Monday, January 05, 2009

Deep Thoughts now in the Senate?

I admit it, the specter of Al Franken in the US Senate is even more repulsive to me than Obama as President. On election night, Norm Coleman seemingly won re-election by about 775 votes. Now the total has flipped 1100 votes in favor of Al.

The Wall Street Journal - "Under Minnesota law, election officials are required to make a duplicate ballot if the original is damaged during Election Night counting. Officials are supposed to mark these as 'duplicate' and segregate the original ballots. But it appears some officials may have failed to mark ballots as duplicates, which are now being counted in addition to the originals. This helps explain why more than 25 precincts now have more ballots than voters who signed in to vote. By some estimates this double counting has yielded Mr. Franken an additional 80 to 100 votes."


Why is it that we believe random error favors Republican Candidates and perpetual recounting moves us towards the "truth," which is, a Democrat won? This supposes in reality, an evil force that twists elections like Gremlins or Leprechauns during the process and always in favor of the Dark Side, which would be conservative candidates, or in the case of Norm Coleman, candidates more conservative than Al Franken.

Even the Wall Street Journal shows what pantywaists conservatives are when it comes to process because, instead of taking election night totals (unofficial I know) and noting the full size of the swing, they take another total, 215, which is a total most conservative observers view as already containing the first onslaughts of fraud.

Election totals are always a near universal canvas of the whole. The idea that we can accurately count every vote makes for nice soundbites, but it's impossible. Even if it were possible, we'd never know we did it. In polling statistics, error rates center around the size and randomness of the sample or how representative it is of the whole. We then here error rates of plus or minus 5% or 3% depending on the size of the sample.

On election night though, all the ballots are cast. They may not all be counted, and in fact we can be certain that they are not, but all of them are in fact cast. The count so closely approaches the whole that error rate has to be considered almost non existent. You can count on the notion that the ballots erroneously excluded from the count will fall neither on one candidates side, or the other at a rate different that the voting total, as counted.
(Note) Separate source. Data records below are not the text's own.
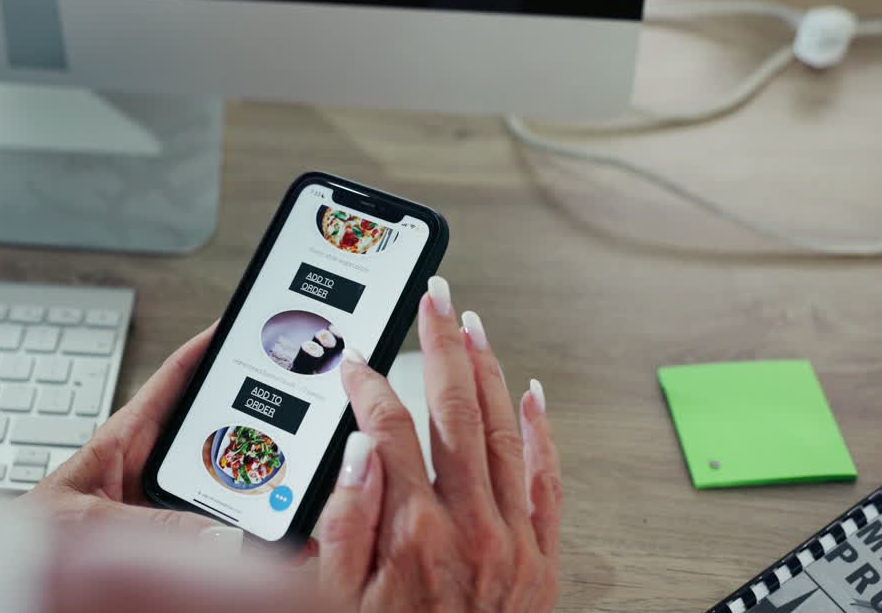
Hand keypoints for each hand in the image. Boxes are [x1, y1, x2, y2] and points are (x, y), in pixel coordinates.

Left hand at [29, 323, 340, 612]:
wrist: (8, 588)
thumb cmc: (23, 546)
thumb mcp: (82, 522)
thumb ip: (144, 523)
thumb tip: (216, 532)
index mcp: (122, 443)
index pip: (173, 382)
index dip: (210, 350)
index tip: (246, 328)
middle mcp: (148, 473)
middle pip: (214, 439)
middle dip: (255, 432)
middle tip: (297, 427)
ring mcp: (160, 509)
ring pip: (221, 492)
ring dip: (252, 495)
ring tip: (288, 497)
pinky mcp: (168, 546)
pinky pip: (214, 541)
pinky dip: (242, 541)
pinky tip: (264, 546)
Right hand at [318, 276, 561, 611]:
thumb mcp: (334, 602)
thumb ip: (342, 526)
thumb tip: (357, 454)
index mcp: (413, 532)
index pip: (387, 428)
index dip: (365, 386)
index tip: (355, 364)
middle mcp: (470, 525)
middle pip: (453, 409)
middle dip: (440, 342)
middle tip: (434, 298)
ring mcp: (512, 538)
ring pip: (503, 429)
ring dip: (489, 369)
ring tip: (474, 325)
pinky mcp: (541, 556)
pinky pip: (547, 478)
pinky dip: (541, 430)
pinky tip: (531, 392)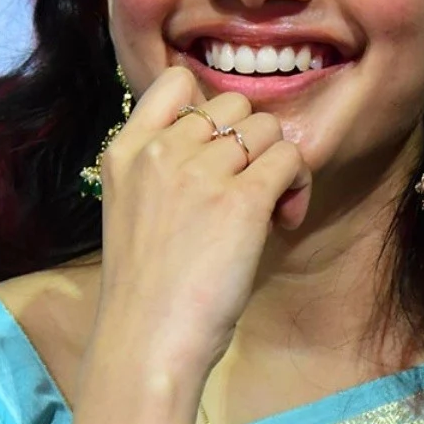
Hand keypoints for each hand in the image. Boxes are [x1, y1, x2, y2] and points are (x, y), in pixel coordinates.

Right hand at [93, 66, 310, 370]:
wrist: (146, 341)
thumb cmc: (146, 289)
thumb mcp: (130, 208)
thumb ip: (163, 167)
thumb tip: (226, 144)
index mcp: (126, 150)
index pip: (176, 82)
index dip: (209, 109)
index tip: (217, 150)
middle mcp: (162, 149)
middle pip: (234, 105)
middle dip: (250, 142)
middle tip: (248, 189)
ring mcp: (201, 171)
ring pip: (268, 128)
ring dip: (278, 163)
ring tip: (269, 209)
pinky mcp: (242, 199)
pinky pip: (291, 158)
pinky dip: (298, 185)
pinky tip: (284, 220)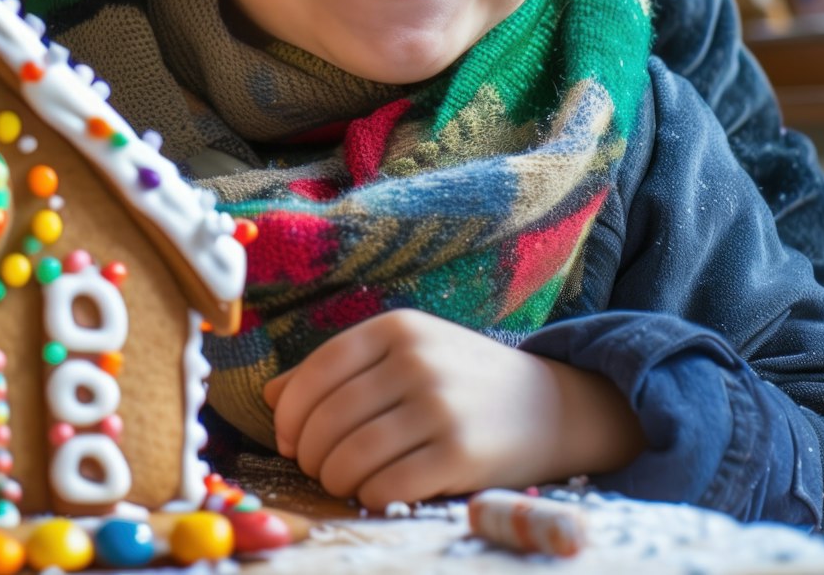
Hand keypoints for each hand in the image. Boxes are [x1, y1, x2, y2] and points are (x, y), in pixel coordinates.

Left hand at [261, 309, 644, 508]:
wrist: (552, 406)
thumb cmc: (461, 379)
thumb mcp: (403, 354)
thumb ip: (337, 370)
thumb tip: (271, 398)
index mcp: (397, 328)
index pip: (319, 369)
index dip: (292, 410)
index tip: (287, 436)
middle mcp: (417, 361)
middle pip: (330, 417)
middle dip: (310, 451)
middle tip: (315, 466)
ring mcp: (441, 408)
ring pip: (352, 455)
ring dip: (333, 478)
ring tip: (341, 480)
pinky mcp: (462, 456)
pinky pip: (388, 485)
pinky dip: (369, 496)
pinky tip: (374, 492)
Putting it another way, you can be certain that if due diligence is the same, across the board, that if there were 1000 ballots not counted, and one candidate got 43.11 percent of the vote total that was counted, and the other got 43.09 percent of the votes that were counted, that you would have about 429 - 433 uncounted votes for each candidate. The larger the uncounted vote total, the more it would match the total as a whole. The idea that Al Franken could make up 1100 votes in a recount is fanciful. It is only slightly less fanciful that Al Franken could make up 440.

There are some vote pools that tend one way, or the other. In some states like Florida, which has a large number of military personel, absentee ballots swing conservative. A large number of uncounted absentee ballots could swing the vote one way or the other, for that reason. It depends on why the voters in a state vote absentee.

Another thing to keep in mind is that in districts that tend to vote heavily one ideology or another, the elections officials also tend to mirror that ideology. If any hanky panky goes on, it's generally controlled in favor of the party in control in that district. What the Journal points out is that more votes have been counted in the precincts accounting for most of Al Franken's gains, than people who voted. Votes were counted twice. It also seems as if a sort of deliberately slack set of standards in those precincts made that fraud possible. Believing that Al Franken made up this kind of ground also requires that you believe that the Gremlins attack Democrat controlled districts only, and need to be exorcised by recounts, for the truth to be known.

With the thin Republican membership of the Senate, they still have a sort of veto power over the Obama Administration, if they stick together. One rogue Republican on each cloture vote means they have no power at all, if Al Franken maintains his theft of this election. The sort of thing that has happened in Minnesota is treason, it should be punishable by death. It won't be, and Republicans will roll over and play dead I am afraid, and lose this one and the media will not even attach the name "controversial" to Al Franken's supposed election.